Dataset entries:
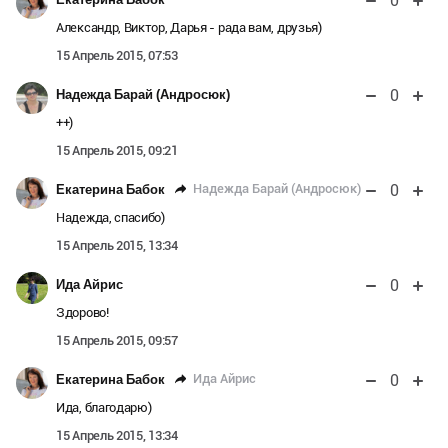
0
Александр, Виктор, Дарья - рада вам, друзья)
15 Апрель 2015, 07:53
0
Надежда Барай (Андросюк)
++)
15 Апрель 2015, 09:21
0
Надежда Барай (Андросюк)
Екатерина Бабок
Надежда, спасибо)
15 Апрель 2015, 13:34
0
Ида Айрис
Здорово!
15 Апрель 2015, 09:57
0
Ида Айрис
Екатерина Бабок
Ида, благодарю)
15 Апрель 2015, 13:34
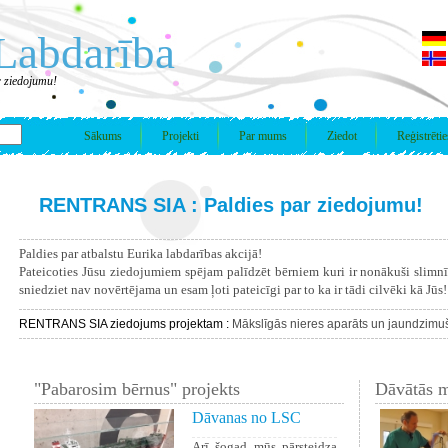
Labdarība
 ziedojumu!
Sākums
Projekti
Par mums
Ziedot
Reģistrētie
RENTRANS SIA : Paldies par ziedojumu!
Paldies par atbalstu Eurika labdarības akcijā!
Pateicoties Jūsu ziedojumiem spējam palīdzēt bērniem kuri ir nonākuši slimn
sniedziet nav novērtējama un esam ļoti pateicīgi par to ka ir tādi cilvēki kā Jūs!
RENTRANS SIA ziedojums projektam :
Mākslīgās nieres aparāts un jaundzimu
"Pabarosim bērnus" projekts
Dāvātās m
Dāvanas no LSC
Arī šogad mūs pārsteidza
* * *
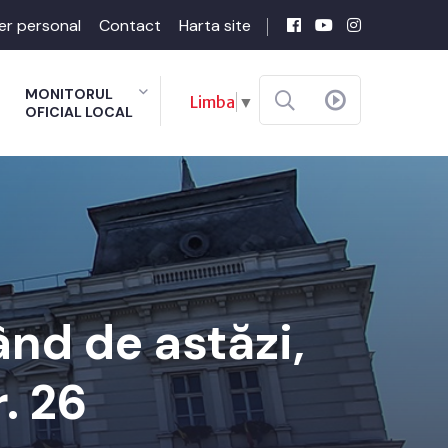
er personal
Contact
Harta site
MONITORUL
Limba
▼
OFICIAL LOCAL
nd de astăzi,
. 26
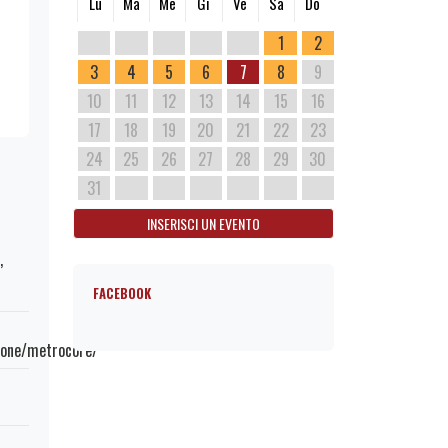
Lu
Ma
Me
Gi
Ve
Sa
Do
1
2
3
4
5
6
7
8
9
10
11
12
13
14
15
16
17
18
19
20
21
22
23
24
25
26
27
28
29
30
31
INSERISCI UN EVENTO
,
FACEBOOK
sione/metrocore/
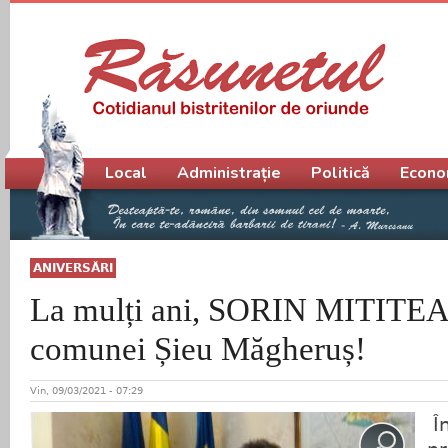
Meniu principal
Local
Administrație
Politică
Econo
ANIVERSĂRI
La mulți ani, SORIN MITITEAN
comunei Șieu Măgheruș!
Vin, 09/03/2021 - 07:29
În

EXERCISE OBJECTIVE. Among the entries above, identify all lines with "Апрель" and copy them.

OUTPUT OF THE TASK.
15 Апрель 2015, 07:53
15 Апрель 2015, 09:21
15 Апрель 2015, 13:34
15 Апрель 2015, 09:57
15 Апрель 2015, 13:34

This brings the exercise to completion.